_DIRECTIONS FOR THIS TASK_
Below are the records; pull every line that includes "students".

(RECORDS TO USE Opens)

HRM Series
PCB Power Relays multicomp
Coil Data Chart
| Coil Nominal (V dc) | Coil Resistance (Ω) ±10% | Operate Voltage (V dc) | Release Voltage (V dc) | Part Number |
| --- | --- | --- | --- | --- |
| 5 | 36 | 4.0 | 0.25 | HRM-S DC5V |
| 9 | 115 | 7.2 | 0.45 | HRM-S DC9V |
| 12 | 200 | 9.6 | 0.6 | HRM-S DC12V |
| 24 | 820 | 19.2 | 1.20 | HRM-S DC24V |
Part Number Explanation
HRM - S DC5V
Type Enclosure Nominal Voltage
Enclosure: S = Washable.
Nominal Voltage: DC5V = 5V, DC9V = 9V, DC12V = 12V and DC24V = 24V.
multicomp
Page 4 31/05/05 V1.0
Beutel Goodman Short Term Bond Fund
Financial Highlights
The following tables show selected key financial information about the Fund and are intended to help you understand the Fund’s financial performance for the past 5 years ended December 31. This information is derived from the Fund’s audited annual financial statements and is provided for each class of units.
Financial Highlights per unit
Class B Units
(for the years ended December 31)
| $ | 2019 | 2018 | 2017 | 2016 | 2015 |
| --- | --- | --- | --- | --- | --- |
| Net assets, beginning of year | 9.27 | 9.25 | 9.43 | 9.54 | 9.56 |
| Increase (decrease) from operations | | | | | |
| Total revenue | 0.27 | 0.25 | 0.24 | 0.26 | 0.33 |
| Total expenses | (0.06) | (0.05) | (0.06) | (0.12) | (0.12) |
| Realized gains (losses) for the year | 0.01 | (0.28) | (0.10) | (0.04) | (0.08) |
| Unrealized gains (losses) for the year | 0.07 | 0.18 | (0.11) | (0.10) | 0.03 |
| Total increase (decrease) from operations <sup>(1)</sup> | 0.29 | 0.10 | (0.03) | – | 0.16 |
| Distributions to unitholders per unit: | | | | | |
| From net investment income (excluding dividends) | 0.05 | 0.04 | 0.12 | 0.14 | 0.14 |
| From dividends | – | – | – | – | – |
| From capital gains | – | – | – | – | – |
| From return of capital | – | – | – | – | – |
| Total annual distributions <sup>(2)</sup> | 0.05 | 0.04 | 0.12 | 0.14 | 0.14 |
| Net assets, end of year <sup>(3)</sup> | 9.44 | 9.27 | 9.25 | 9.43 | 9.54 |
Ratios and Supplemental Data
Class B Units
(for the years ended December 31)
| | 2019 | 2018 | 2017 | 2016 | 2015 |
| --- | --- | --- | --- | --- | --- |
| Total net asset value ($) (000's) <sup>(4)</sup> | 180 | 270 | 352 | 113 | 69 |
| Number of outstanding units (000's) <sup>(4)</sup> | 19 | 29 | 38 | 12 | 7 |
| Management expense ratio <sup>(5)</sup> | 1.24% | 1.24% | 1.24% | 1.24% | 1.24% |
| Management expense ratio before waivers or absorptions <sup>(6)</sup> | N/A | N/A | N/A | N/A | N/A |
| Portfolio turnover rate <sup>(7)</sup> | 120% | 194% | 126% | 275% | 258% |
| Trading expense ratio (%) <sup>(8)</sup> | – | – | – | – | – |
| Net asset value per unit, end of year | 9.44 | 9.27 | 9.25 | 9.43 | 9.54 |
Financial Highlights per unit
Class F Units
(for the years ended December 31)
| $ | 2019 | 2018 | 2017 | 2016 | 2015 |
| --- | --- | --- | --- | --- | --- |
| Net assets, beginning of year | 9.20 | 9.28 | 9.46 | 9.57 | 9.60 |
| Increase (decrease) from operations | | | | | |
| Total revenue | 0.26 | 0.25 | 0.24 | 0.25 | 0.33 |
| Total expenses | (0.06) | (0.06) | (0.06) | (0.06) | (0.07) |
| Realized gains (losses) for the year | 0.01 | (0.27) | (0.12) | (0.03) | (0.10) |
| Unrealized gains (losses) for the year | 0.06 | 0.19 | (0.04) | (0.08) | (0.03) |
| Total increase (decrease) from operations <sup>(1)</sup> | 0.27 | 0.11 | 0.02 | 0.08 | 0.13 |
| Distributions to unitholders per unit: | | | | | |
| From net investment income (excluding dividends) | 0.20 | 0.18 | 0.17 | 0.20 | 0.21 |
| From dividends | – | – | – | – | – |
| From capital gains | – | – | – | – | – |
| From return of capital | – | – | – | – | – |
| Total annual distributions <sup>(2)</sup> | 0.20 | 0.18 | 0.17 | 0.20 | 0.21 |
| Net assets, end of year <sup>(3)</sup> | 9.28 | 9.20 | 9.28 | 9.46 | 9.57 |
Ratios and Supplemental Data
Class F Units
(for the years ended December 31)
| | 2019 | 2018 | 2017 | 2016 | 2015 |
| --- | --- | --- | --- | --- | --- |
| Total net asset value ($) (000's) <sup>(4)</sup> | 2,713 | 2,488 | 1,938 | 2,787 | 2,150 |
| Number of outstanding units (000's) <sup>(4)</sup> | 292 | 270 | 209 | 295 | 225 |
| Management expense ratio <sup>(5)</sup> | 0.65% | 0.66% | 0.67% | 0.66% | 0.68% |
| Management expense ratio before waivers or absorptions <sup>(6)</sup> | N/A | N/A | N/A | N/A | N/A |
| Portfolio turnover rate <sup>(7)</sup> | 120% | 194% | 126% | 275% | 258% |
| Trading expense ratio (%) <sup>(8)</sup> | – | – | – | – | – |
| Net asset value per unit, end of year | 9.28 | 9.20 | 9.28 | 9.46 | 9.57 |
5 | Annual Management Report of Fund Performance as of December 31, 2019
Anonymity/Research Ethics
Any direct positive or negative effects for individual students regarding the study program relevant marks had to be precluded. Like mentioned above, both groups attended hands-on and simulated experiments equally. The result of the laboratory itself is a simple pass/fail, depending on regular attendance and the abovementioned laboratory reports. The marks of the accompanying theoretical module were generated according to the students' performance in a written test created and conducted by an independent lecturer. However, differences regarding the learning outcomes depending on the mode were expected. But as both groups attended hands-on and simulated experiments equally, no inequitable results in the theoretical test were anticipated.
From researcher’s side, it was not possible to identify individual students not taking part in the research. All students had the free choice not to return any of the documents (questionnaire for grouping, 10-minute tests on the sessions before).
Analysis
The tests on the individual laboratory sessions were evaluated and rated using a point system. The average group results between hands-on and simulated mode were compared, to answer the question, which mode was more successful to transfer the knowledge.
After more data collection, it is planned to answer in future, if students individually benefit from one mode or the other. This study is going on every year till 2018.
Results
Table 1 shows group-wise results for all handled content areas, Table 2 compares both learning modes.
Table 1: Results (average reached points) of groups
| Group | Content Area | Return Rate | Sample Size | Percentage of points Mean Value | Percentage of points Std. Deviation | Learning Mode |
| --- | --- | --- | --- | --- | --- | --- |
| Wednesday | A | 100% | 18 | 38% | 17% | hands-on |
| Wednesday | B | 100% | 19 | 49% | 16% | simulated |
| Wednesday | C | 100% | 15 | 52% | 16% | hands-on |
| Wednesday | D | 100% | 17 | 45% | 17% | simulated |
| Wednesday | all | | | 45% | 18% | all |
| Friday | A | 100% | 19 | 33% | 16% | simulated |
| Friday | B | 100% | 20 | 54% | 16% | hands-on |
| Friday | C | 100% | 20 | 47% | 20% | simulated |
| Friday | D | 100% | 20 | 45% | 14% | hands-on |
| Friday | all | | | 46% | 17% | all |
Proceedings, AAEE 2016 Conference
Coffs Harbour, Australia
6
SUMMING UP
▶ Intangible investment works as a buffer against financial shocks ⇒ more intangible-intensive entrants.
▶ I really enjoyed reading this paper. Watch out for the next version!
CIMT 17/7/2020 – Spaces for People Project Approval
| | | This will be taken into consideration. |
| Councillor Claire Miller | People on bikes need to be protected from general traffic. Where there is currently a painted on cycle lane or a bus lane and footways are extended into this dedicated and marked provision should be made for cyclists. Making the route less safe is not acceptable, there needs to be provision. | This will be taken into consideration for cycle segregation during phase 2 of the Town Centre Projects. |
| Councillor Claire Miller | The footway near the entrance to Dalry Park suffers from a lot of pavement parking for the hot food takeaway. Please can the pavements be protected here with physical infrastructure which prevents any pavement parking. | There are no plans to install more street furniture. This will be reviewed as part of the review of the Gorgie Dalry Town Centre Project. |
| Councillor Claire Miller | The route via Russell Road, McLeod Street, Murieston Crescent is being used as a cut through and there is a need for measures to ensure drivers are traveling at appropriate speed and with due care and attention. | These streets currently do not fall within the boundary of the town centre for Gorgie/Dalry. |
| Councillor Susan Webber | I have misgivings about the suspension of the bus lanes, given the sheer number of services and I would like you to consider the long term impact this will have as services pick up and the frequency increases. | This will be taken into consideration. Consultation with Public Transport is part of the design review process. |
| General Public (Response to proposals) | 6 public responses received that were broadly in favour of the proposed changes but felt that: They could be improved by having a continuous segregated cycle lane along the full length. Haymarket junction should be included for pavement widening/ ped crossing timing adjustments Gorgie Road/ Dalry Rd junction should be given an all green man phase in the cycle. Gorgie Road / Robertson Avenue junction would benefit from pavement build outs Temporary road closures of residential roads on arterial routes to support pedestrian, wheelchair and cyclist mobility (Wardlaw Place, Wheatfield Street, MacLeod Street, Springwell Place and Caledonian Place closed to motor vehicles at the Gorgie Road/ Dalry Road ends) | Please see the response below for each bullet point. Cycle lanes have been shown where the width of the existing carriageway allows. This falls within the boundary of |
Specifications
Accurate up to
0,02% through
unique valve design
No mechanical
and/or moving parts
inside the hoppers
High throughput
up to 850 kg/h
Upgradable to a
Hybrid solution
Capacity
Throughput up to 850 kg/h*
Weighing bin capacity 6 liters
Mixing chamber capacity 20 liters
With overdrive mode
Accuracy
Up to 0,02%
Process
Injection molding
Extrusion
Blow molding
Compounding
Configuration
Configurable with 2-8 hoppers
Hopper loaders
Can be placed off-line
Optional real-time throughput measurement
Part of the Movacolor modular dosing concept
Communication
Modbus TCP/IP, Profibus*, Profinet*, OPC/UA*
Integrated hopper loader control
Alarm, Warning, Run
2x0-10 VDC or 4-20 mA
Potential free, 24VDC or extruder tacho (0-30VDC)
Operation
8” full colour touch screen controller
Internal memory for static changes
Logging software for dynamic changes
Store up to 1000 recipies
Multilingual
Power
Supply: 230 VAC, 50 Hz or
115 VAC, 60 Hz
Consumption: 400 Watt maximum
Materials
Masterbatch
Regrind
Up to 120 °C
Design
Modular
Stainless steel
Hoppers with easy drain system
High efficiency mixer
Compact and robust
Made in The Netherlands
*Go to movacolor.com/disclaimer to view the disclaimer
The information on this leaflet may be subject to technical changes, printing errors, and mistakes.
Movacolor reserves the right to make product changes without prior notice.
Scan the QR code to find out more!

(RECORDS TO USE Closes)

_SOLUTION FOR THIS TASK_
Any direct positive or negative effects for individual students regarding the study program relevant marks had to be precluded. Like mentioned above, both groups attended hands-on and simulated experiments equally. The result of the laboratory itself is a simple pass/fail, depending on regular attendance and the abovementioned laboratory reports. The marks of the accompanying theoretical module were generated according to the students' performance in a written test created and conducted by an independent lecturer. However, differences regarding the learning outcomes depending on the mode were expected. But as both groups attended hands-on and simulated experiments equally, no inequitable results in the theoretical test were anticipated.
From researcher’s side, it was not possible to identify individual students not taking part in the research. All students had the free choice not to return any of the documents (questionnaire for grouping, 10-minute tests on the sessions before).
After more data collection, it is planned to answer in future, if students individually benefit from one mode or the other. This study is going on every year till 2018.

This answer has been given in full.